IVREA È organizzata dalla Libreria Mondadori la presentazione allo Zac, domani, sabato 3, alle 18.30, del libro «Mauro Salizzoni. Un chirurgo tra bisturi e cronometro», edito da Hever, nel quale il «mago dei trapianti di fegato», si è raccontato con generosità. Attuale vicepresidente del consiglio regionale del Piemonte, è protagonista di un testo che svela quanto abbia contato nel suo percorso di medico che ha contribuito a fare la storia della medicina il parallelo percorso umano e come entrambi si siano intrecciati contribuendo reciprocamente a rafforzarsi.
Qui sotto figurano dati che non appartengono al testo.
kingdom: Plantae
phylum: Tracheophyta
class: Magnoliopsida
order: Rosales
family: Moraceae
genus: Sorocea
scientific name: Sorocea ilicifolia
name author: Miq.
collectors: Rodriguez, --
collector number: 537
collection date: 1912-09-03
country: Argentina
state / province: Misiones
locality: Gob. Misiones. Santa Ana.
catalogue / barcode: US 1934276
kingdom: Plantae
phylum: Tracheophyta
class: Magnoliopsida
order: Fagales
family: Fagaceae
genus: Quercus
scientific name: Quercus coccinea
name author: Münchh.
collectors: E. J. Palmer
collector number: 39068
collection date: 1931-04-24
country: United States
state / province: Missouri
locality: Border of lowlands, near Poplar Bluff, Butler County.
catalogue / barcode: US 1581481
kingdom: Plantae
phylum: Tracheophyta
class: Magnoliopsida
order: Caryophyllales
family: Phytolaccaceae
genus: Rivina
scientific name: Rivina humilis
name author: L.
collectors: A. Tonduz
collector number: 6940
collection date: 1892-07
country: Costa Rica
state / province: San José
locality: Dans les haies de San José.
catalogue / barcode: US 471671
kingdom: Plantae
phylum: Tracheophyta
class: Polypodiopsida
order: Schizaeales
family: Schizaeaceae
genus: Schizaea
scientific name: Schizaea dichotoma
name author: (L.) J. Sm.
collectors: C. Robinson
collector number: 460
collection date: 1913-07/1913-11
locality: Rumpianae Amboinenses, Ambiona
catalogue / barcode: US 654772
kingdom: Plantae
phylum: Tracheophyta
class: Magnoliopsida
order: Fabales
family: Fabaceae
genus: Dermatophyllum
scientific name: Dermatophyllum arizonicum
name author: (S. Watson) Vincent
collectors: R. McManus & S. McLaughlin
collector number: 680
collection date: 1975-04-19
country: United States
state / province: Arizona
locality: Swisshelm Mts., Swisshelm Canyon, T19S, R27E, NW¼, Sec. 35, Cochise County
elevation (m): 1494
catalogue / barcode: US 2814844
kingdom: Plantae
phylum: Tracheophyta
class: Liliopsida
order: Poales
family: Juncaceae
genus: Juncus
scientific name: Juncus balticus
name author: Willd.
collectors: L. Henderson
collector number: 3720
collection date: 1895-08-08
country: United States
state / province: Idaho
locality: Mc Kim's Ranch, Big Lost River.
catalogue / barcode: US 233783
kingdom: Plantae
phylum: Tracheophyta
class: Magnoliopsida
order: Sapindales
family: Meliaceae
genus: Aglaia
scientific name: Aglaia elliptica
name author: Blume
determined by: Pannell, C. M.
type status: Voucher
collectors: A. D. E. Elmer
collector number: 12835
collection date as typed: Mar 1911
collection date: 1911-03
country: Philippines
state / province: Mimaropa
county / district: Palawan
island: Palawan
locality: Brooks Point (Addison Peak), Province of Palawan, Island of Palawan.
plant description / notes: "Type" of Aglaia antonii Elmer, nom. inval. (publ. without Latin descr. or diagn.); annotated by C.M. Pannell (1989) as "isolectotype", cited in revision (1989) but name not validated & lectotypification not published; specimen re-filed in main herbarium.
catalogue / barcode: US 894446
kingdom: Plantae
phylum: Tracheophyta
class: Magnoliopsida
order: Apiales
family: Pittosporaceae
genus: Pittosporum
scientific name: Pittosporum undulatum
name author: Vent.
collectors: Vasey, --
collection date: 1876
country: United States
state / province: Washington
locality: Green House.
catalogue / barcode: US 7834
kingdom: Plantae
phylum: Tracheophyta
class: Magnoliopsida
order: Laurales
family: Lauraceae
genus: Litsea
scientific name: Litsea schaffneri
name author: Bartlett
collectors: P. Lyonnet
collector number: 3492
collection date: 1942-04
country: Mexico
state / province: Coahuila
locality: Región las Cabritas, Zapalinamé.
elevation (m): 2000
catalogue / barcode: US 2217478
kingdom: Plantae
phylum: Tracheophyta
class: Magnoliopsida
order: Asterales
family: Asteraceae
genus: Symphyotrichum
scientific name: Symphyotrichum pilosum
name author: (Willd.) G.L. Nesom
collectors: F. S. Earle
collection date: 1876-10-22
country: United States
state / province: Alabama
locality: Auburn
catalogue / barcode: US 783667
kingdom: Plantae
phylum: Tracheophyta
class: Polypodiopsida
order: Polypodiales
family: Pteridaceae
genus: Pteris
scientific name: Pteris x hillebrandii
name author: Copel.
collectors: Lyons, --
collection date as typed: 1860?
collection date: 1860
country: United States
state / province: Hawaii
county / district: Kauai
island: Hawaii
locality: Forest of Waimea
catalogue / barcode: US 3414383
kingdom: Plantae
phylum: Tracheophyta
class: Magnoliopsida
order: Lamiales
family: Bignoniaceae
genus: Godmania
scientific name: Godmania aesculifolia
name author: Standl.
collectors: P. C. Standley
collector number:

Il libro è il risultato delle lunghe conversazioni tra Salizzoni e Marina Rota (funzionario-giornalista alla Città della Salute di Torino), avvenute durante gli incontri, anche conviviali, nella sua abitazione e in quelli alle Molinette, comune luogo di lavoro, e focalizzate principalmente sulle due passioni del professore: i trapianti e la corsa. Salizzoni, ha dedicato «agli ultimi, ai dimenticati: ai donatori, che concedono ad altri l'opportunità di una nuova vita» questa sua biografia che non solo sottolinea la sua eccezionalità professionalità, riconosciuta in tutto il mondo, ma anche il suo spessore umano e la dedizione quasi calvinista alla sua attività, la temperanza nell'affrontare ogni tipo di difficoltà, l'orgoglio del lavoro ben fatto e il senso del dovere. Alla presentazione di domani, allo Zac, interverranno, accanto a lui, l'autrice Marina Rota, l'editore Helena Verlucca, e il libraio Davide Gamba che ricorda: «Dalla prima infanzia, a Samone, ai tempi della contestazione studentesca, a Ivrea; dalla laurea in chirurgia a Torino alla formazione a Parigi con il professor Maillard; dalla specializzazione in chirurgia epatica ed esofagea in Vietnam, con il professor Quang, all'equipe di trapianti epatici con il professor Otte, a Bruxelles; da Pittsburgh, Miami e Kyoto al Centro Trapianti di Fegato delle Molinette da lui creato e diretto per 29 anni. Tutta la vita fino ad ora vissuta, insomma: oltre 3.000 trapianti di fegato, un amore sconfinato per la corsa, un fuoco mai spento in favore della giustizia». Per la presentazione del libro, l'ngresso libero. Per chi, poi, desiderasse cenare in compagniaal ristorante dello Zac, occorre prenotarsi telefonando allo 0125362715. --F.F.